Be a Detective – The best strategies may not work for you, or may work for only a short time (so frustrating, but that’s reality). It is okay to acknowledge you are stuck. Maybe you need new tools, techniques or strategies, or just to tweak the ones you’ve been using. Perhaps you would benefit from a greater understanding of how to do something – a workable office requires an understanding of functional organization, and systems that work with the way YOU think – especially for those of us who are ‘out of sight, out of mind’ thinkers. Maybe you’ve been struggling with writing papers because you never really mastered the process from a technical perspective (organization, time and project management and keeping a check on perfectionism!). Perhaps you would benefit from a better system for managing your emails or running meetings.
So now, imagine that you’re solving your problem, but for a friend or colleague. When we take the emotional component out of the equation, it’s often easier to come up with a workable solution. Things can be different, but how to effect successful change? (Step #3 in my PowerPlan to Success: Believe in Possibility, and that you always have a Choice.) Sometimes we just don’t know what we don’t know, and help is needed.

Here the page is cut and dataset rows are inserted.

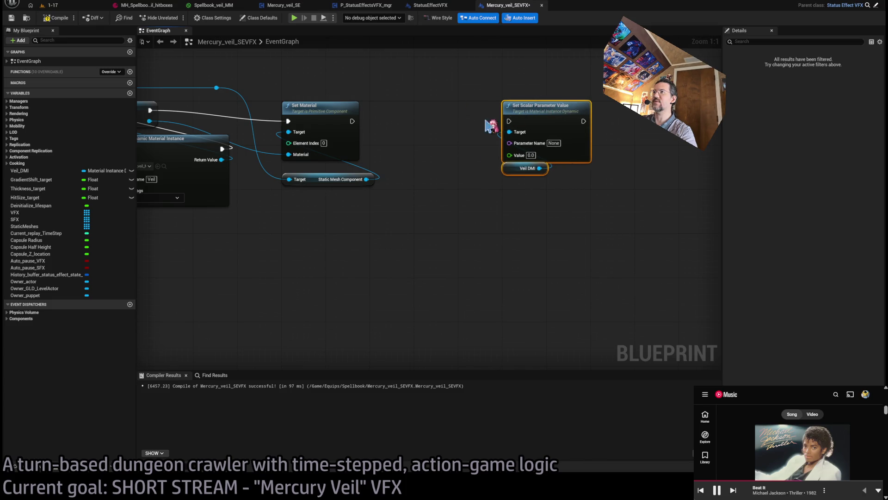
pyautogui.click(487, 122)
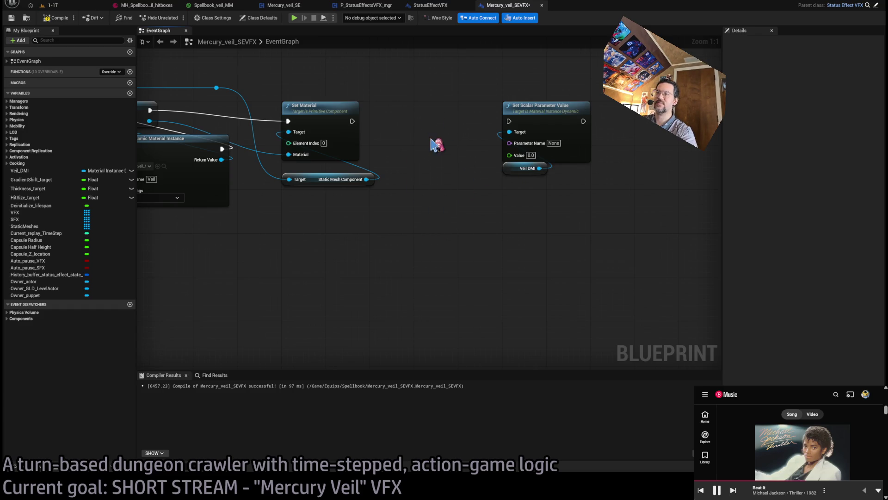
pyautogui.moveTo(561, 230)
pyautogui.mouseDown()
pyautogui.moveTo(381, 290)
pyautogui.moveTo(343, 282)
pyautogui.mouseUp()
pyautogui.click(490, 246)
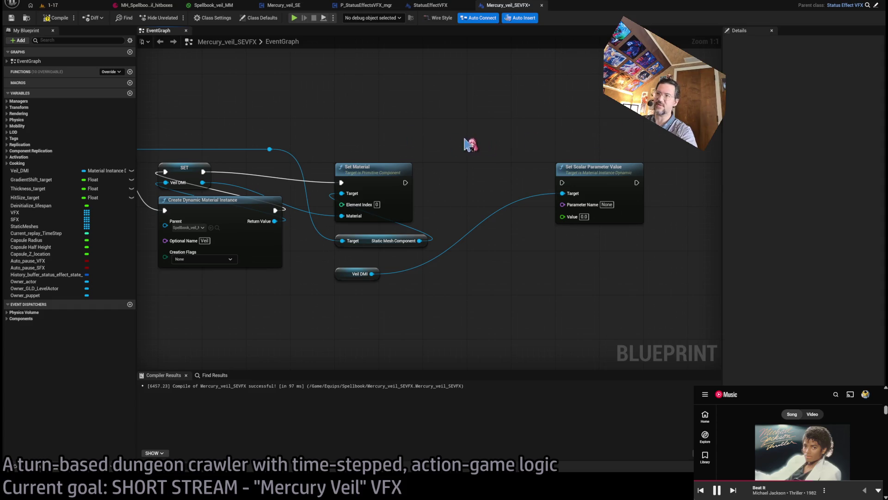
pyautogui.moveTo(492, 113)
pyautogui.mouseDown()
pyautogui.moveTo(407, 174)
pyautogui.moveTo(419, 176)
pyautogui.mouseUp()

You may benefit from hands-on advice, situational coaching, or exploring the underlying causes that create or compound your challenges. These can include emotional issues, physical problems, learning disabilities, and executive function or attention disorders that can get in the way of success (and here you wasted so much energy blaming yourself for lack of willpower!). Perhaps you struggle with perfectionism, are overly self-critical, feel the work you do isn’t ‘good enough,’ or subconsciously sabotage your success. Remember that it shows strength to work with a consultant, organizer, tutor, coach or therapist to get at the roots of these chronic challenges.
Be Kind to Yourself … Please!!! That’s the most important thing I can leave you with. Studies show that the more you accept yourself, the more productive – and happier – you’ll be!
I’m curious. What do YOU find helps to get things done?